Start of DATASET EXCERPTS
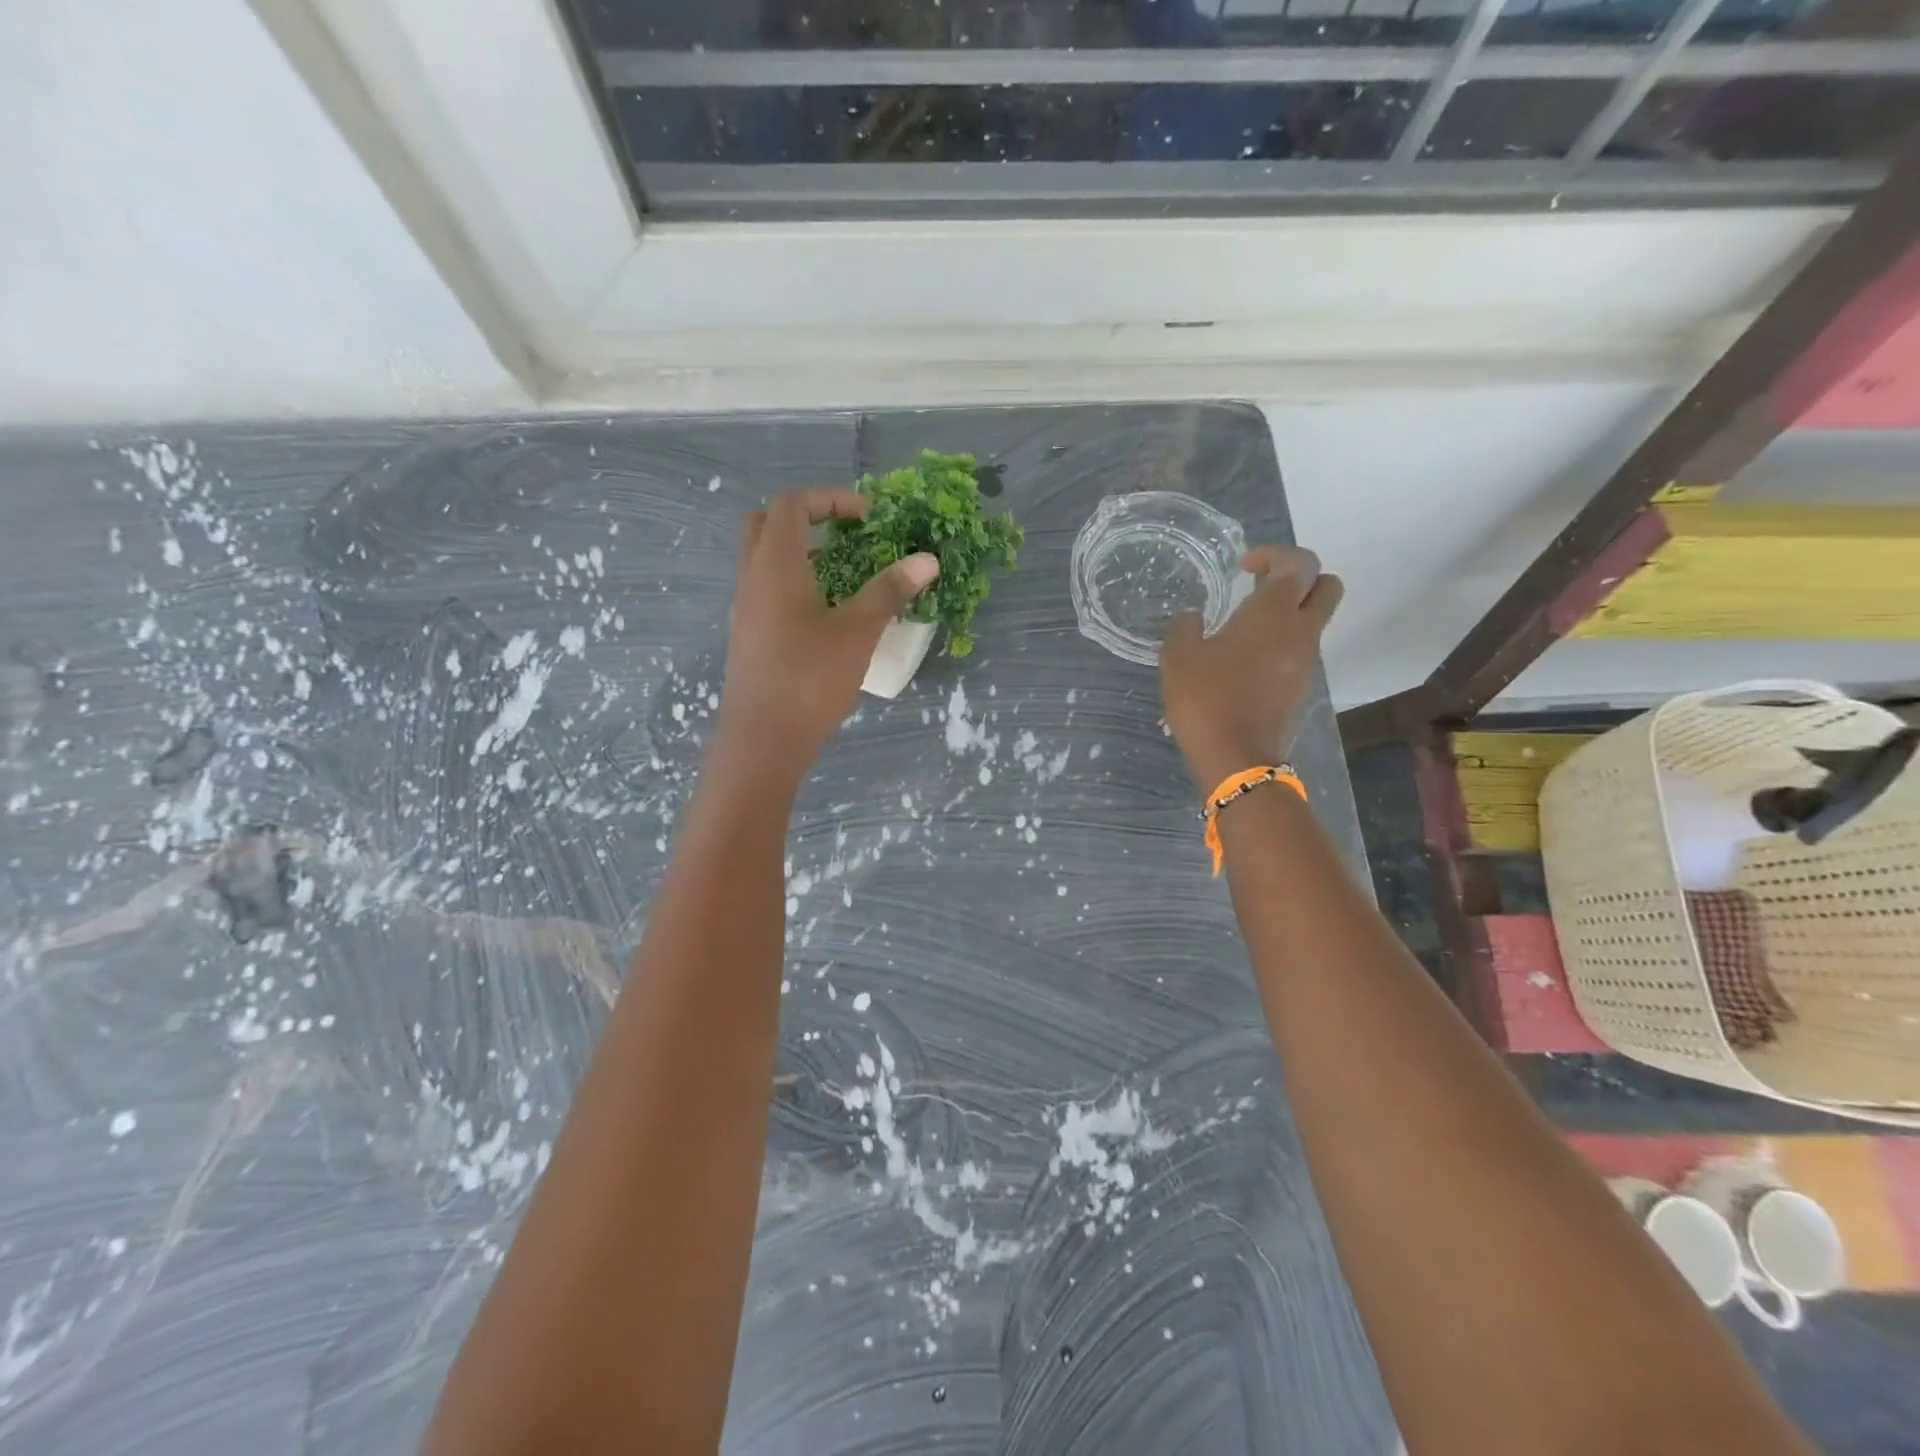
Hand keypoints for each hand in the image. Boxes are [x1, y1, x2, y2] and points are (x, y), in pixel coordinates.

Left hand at [715, 488, 938, 779]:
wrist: (763, 742)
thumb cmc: (810, 680)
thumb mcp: (858, 632)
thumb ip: (890, 591)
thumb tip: (927, 559)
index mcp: (775, 566)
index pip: (792, 504)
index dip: (831, 499)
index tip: (868, 518)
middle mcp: (751, 579)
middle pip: (767, 524)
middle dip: (808, 519)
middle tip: (846, 537)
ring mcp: (745, 610)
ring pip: (764, 560)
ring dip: (800, 553)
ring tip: (843, 574)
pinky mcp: (748, 637)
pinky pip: (765, 590)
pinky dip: (793, 583)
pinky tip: (826, 615)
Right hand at [1159, 545, 1342, 789]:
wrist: (1237, 759)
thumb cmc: (1207, 699)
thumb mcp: (1178, 658)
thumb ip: (1185, 628)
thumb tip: (1194, 618)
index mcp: (1273, 612)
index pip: (1299, 563)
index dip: (1275, 554)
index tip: (1244, 565)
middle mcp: (1300, 631)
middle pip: (1326, 586)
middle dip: (1299, 578)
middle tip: (1261, 586)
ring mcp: (1306, 662)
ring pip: (1313, 621)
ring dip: (1287, 614)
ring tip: (1242, 628)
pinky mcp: (1300, 688)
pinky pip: (1299, 651)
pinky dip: (1280, 644)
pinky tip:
End of DATASET EXCERPTS
TRY IT: An exact copy of the listing is required, excluding any pictures.

ANSWER SECTION:
Hand keypoints for each hand in the image. Boxes are [x1, y1, x2, y2] and points are (x, y), in pixel coordinates.

Left hand at [715, 488, 938, 779]:
wrist: (763, 742)
thumb cmc: (810, 680)
thumb mcp: (858, 632)
thumb ip: (890, 591)
thumb tip: (927, 559)
index mcp: (775, 566)
index pip: (792, 504)
index dip: (831, 499)
index tip: (868, 518)
middle mcp: (751, 579)
middle pip: (767, 524)
middle dip: (808, 519)
middle tip: (846, 537)
ring mcp: (745, 610)
ring pip: (764, 560)
ring dip: (800, 553)
ring tip: (843, 574)
pinky mcp: (748, 637)
pinky pip: (765, 590)
pinky dip: (793, 583)
pinky tip: (826, 615)
Right hand at [1159, 545, 1342, 789]:
wrist: (1237, 759)
thumb cmc: (1207, 699)
thumb mcp: (1178, 658)
thumb ip: (1185, 628)
thumb tip: (1194, 618)
index mcp: (1273, 612)
index pip: (1299, 563)
index dip: (1275, 554)
index tip: (1244, 565)
middle mcp: (1300, 631)
middle pip: (1326, 586)
middle dip: (1299, 578)
middle tip: (1261, 586)
ring mcp: (1306, 662)
ring pip: (1313, 621)
ring dip: (1287, 614)
ring tip: (1242, 628)
pinky mcp: (1300, 688)
pinky pip: (1299, 651)
pinky dip: (1280, 644)
pinky tip:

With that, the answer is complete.